The transcript from Countdown indicates that Ms Maddow said "purely overseas calls".
This is specifically what I am trying to address. From reading Title 50 Chapter 36, it is readily apparent that the AG has always had the authority to tap purely overseas calls without warrants.
I would much prefer people talk about this more accurately (i.e. "the problem is email not phone calls") which is why I try to bring this up. I've even heard advanced versions of this where terrorist A signs into gmail, writes a draft, and doesn't send it, and then terrorist B signs into gmail and reads the draft, writes a new response without sending, etc. In this way, the email technically never leaves Google's US servers, creating the geographic issues with determining where the sender/recipient are.
Further, I think the reason FISC smacked it down is because they sucked in all emails without making sure they're foreign-foreign (in order to handle the scenario above involving drafts), which would indeed violate 50 USC 1802(a)(1).

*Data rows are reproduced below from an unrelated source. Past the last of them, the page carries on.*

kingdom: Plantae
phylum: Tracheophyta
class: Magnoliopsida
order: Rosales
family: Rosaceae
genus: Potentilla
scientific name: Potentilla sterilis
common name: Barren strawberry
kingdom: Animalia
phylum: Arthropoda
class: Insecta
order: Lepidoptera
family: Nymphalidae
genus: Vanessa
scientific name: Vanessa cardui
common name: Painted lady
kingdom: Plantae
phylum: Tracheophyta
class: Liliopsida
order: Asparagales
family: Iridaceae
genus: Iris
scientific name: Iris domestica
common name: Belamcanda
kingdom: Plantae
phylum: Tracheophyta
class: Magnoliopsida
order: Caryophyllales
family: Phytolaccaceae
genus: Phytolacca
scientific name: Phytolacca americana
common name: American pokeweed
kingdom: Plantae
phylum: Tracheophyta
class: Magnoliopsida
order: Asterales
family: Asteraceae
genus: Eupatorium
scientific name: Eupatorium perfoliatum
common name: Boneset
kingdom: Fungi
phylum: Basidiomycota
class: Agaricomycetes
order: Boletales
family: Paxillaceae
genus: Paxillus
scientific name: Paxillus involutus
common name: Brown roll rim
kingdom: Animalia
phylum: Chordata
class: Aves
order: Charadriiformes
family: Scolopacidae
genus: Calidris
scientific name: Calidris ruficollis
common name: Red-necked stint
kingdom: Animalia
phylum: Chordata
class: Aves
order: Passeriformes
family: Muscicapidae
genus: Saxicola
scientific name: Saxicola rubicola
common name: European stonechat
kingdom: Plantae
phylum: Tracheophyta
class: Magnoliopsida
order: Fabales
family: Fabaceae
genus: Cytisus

Last night I was writing a blog entry (click my name) on this and something very funny happened that I'll relate here. I was looking for a clip of "Kneel before Zod" from Superman 2, to make the point that unlike Superman Congress would do as commanded and kneel.
I googled for a clip and the second link was to RedState, to a post titled "Kneel Before Zod", gloating about the Democratic FISA capitulation.
I'd also like to add, Jonathan, that much of people's outrage on this issue stems from how politically needless it was to support telecom immunity and expansion of surveillance power.
That is, even from a purely political perspective, leaving aside the mountain of substantive arguments against immunity and removing more checks from surveillance, voting for these FISA amendments has brought and will bring few (if any) political benefits to those supporting them.
So, this isn't an issue of economic security vs. civil liberties. There's absolutely no reason those two concepts have to be mutually exclusive. That's what has been so frustrating about this issue. The Republicans just walk up and say "boo!" and Democrats instantly think that means a monster is about to eat them.